The plot in a nutshell: After the Carters learn their beloved daughter Emily has been diagnosed with Hyperplastic Left Heart Syndrome, a nurse gives them the phone number of a rogue doctor named Grayden Hall (Oded Fehr). You see while every doctor has told them said condition is a death sentence, Grayden operates outside the AMA, the FDA and all other governing bodies. He also isn't a slave to the bottom line at the pharmaceutical companies anymore, where management is more cost effective than cures and prevention.
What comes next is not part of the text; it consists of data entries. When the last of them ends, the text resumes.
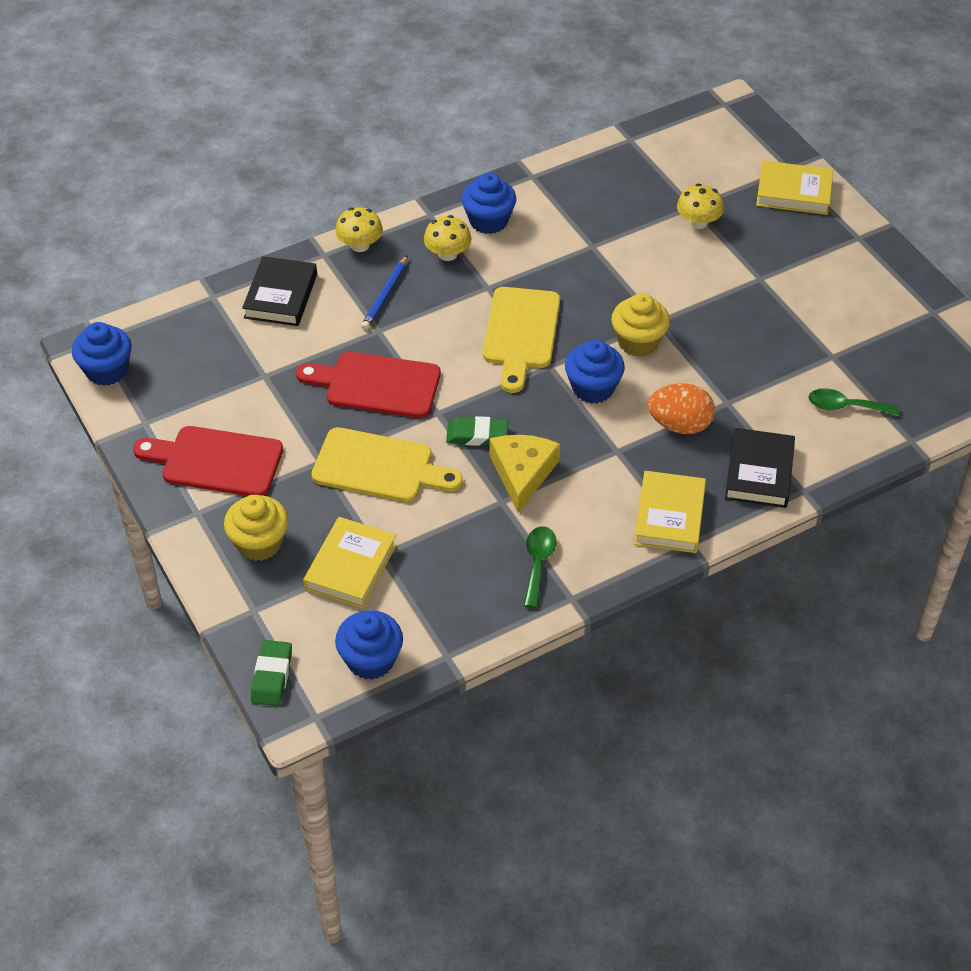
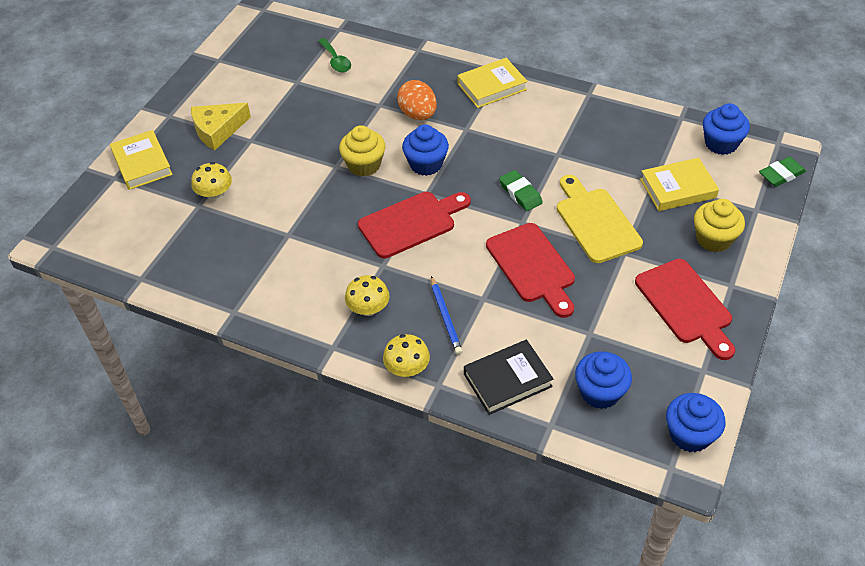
camera: 125 degrees left, 0 degrees up
(385, 295) = (445, 317): blue pencil -> blue pencil turned 90 degrees clockwise
(488, 221) = (310, 307): blue cupcake -> blue cupcake (600, 392)
(520, 333) = (411, 223): yellow cutting board -> red cutting board
(522, 473) = (527, 157): yellow cheese -> yellow cheese (217, 130)
(538, 563) = (582, 117): green spoon -> none
(759, 472) = (422, 70): black book -> none

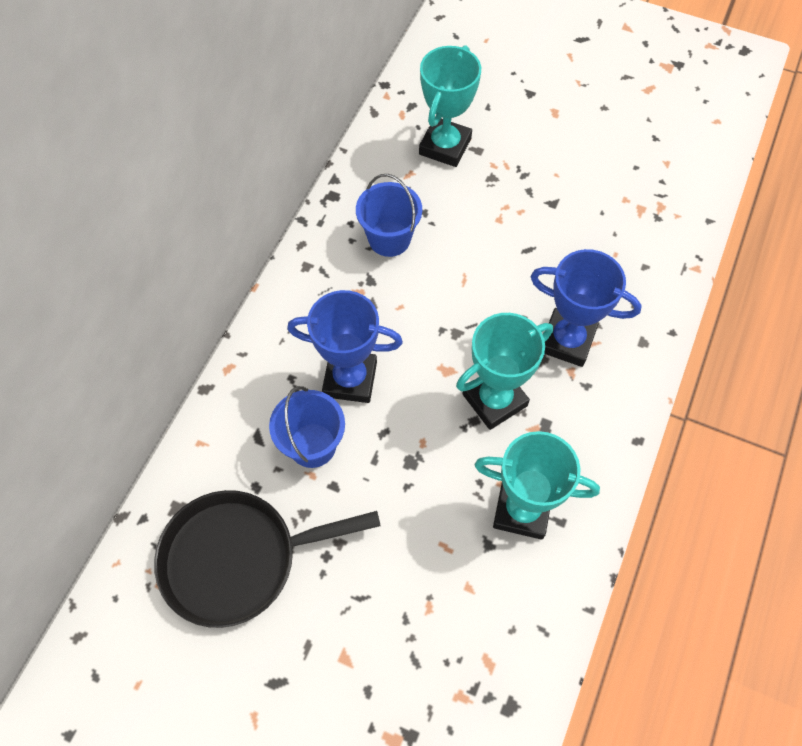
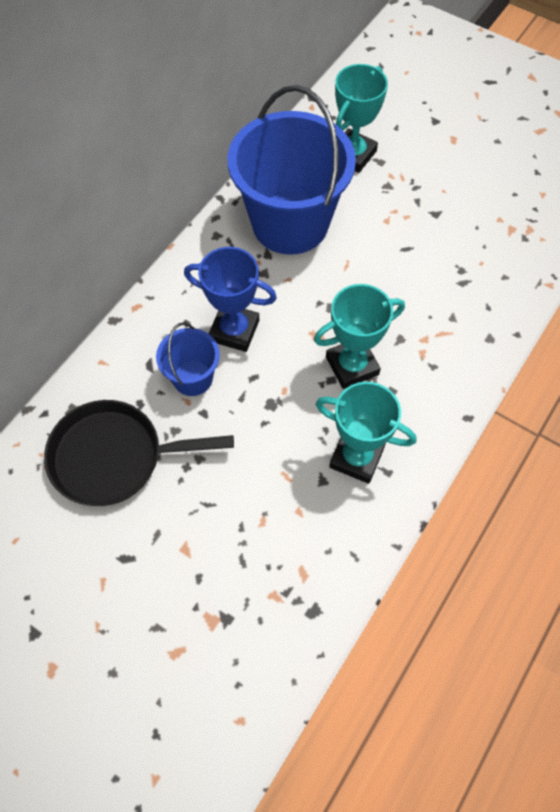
camera: 10 degrees right, 0 degrees up
(389, 239) = (290, 223): blue bucket -> blue bucket, size x2.13
(567, 341) = (424, 327): blue trophy -> none

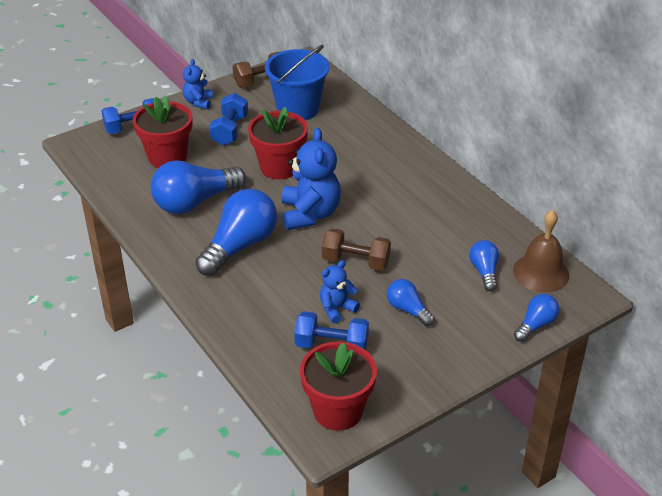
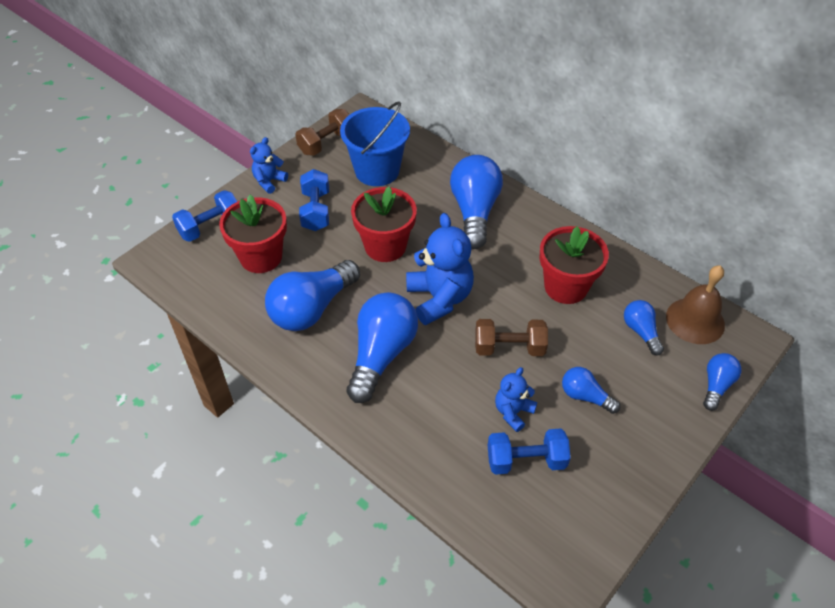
camera: 15 degrees left, 10 degrees up
(198, 102) = (269, 181): blue teddy bear -> blue teddy bear turned 45 degrees clockwise
(338, 411) = (565, 544): red flower pot -> red flower pot (566, 287)
(372, 154) = (474, 211): none -> blue light bulb

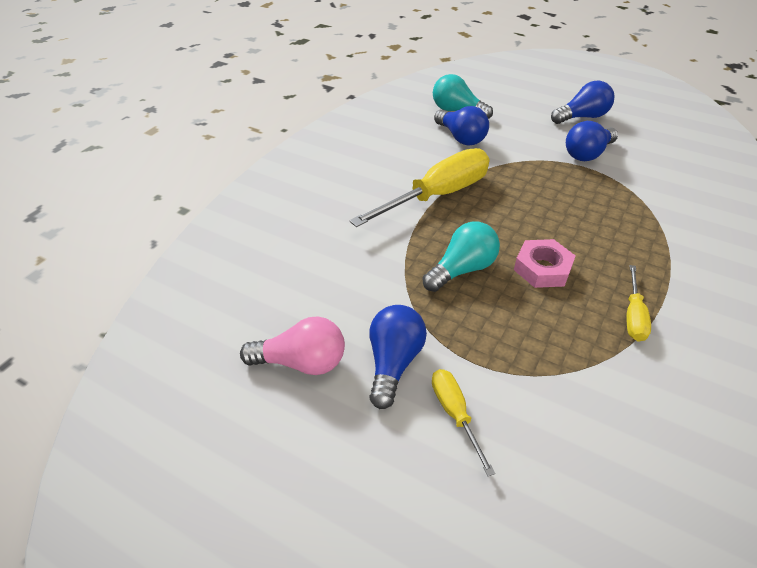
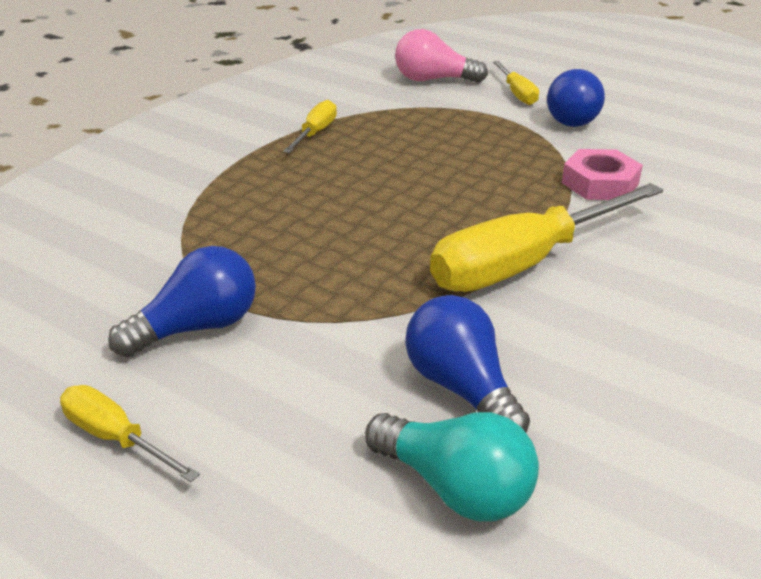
camera: 175 degrees left, 10 degrees down
(302, 362) = (664, 121): pink light bulb -> pink light bulb (433, 80)
(462, 269) = (496, 175): turquoise light bulb -> none
(542, 268) = (393, 171): pink nut -> pink nut (600, 183)
(582, 117) = (116, 438): blue light bulb -> yellow screwdriver

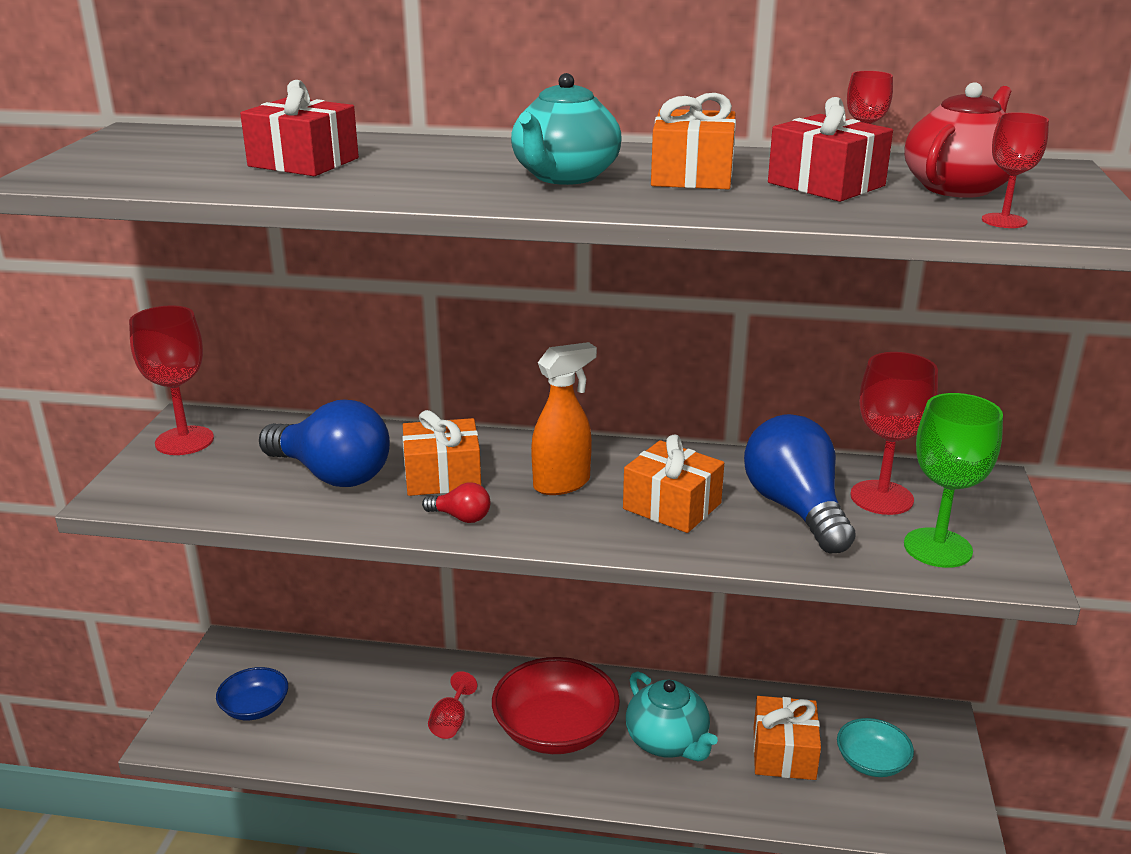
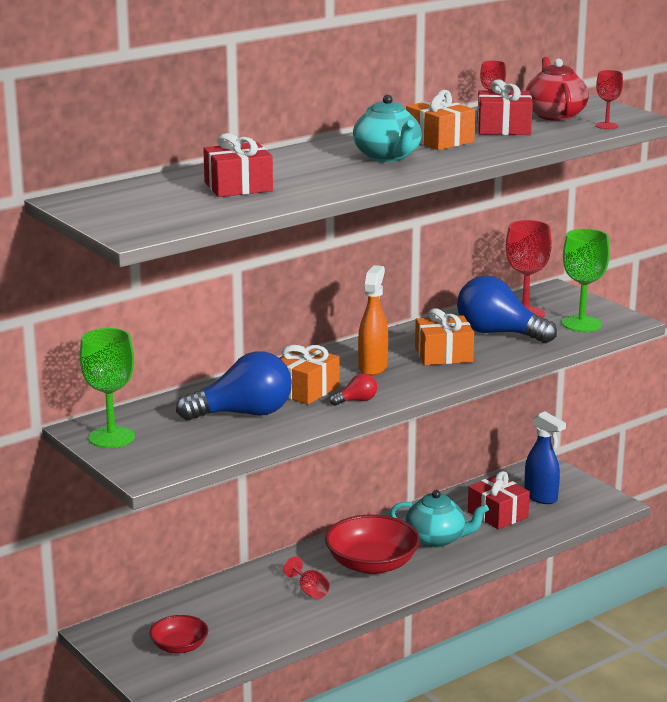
camera: 45 degrees left, 5 degrees down
(184, 441) = (111, 437): red goblet -> green goblet
(255, 707) = (179, 646): blue bowl -> red bowl
(783, 753) = (497, 514): orange gift -> red gift
(872, 762) = (541, 497): turquoise bowl -> blue spray bottle

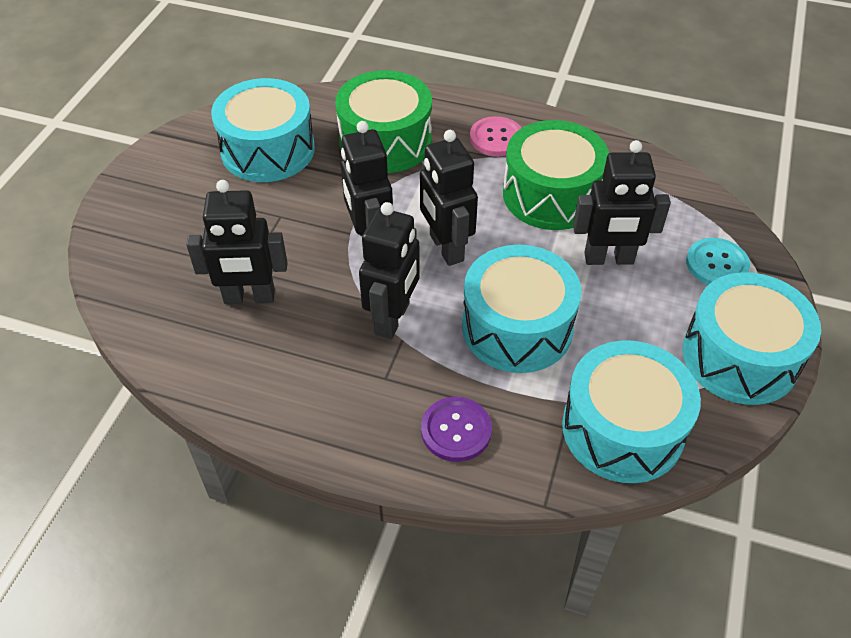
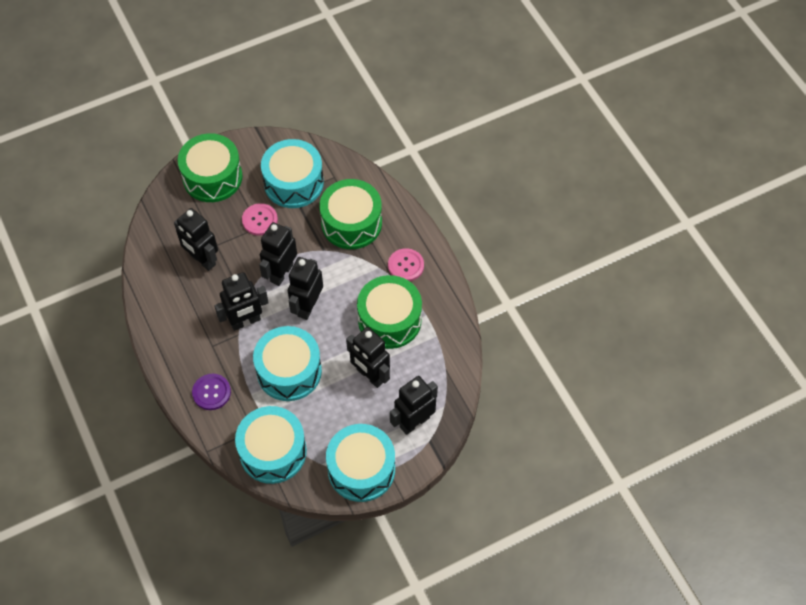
camera: 45 degrees right, 10 degrees up
(154, 208) = (212, 177): none -> green drum
(273, 209) = (260, 220): none -> pink button
(717, 264) = (414, 422): turquoise button -> black robot

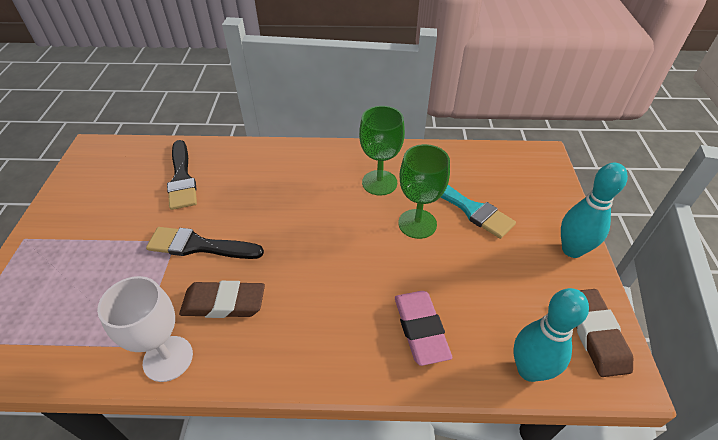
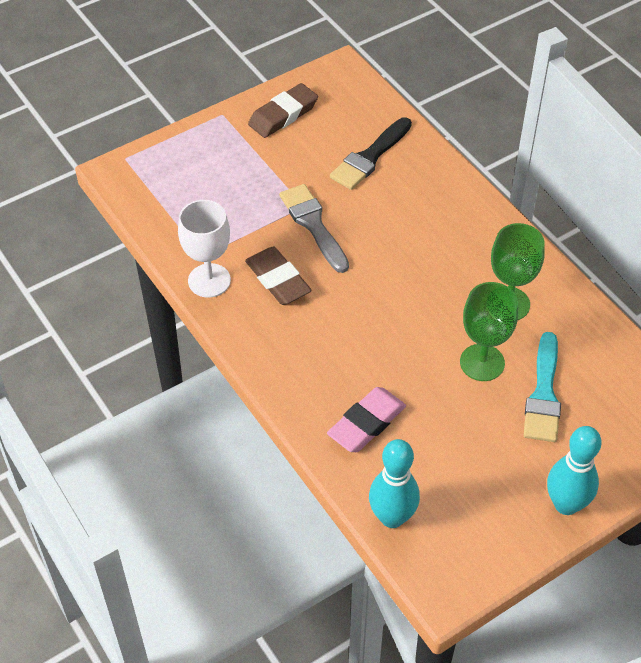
camera: 55 degrees right, 5 degrees up
(199, 246) = (313, 225): black brush -> grey brush
(595, 334) = (472, 555): brown eraser -> brown eraser (283, 115)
So if you have a problem, if no one else can help and if you can find them... oh wait, wrong show. In any case, Hall and his rag tag team - triage surgeon Darren Elliott (Anson Mount), biophysicist/inside (wo)man Andie Malik (Liz Vassey), legal eagle Kennedy Ericson (Garcelle Beauvais-Nilon) and recent addition/stem cell guru Jorge Robles (Esai Morales) - will take on the cases no one wants (since, as Grayden puts it, there's no money in curing the rare diseases) and apply the most experimental treatments (in this case, grow the girl a new heart ventricle using stem cells). All they ask for in return - let them sell off any cure they discover to help others and most importantly, refer any other dead end case to them. And so we watch our heroes go through the high wire act of having their own underground triage center - there's unused hospital space to break into, security guards to knock out, old bosses ("Lost's" John Terry) who still hold a grudge, FBI agents (Jeffrey D. Sams) on their trail and a mysterious figure trying to blackmail Grayden into manufacturing a super-heroin type drug (don't ask). Along the way we learn that Grayden lost his 14-year-old son to (presumably) the same kind of rare conditions he fights today, Darren is struggling with a potential stimulant addiction to stay sharp and Kennedy is a former patient who's confined to a wheelchair (again, don't ask). In the end, the good guys grow their heart and live to fight on for another day.
What works: It's every bit the...
What doesn't: ...train wreck you can imagine, made even worse by the fact that Grayden goes all "college freshman" at every opportunity about how evil the pharmaceutical companies are, how corrupt the FDA is and so on. We got it the first 20 times. Then there's the silly extremes to which Grayden and company go to supposedly stay under the radar - such from Darren knocking out a security guard and feeding him drugs to keep him under for 48 hours (because no one will notice him being gone for two days, no, not at all) - only to have it comically undone after the Carters' doctor (Francois Choi) spots them while in the parking lot that just happens to look in on the exit doors of the closed off section of the hospital where they are secretly operating. And don't get me started on the "A-Team" comparison - literally all that's missing is Hannibal welding some cars together to create a barricade. And all of this is without even going into the aforementioned "don't ask" plot points - seriously, someone is blackmailing the team to create a super drug? What?
The bottom line: I'll say it again - what?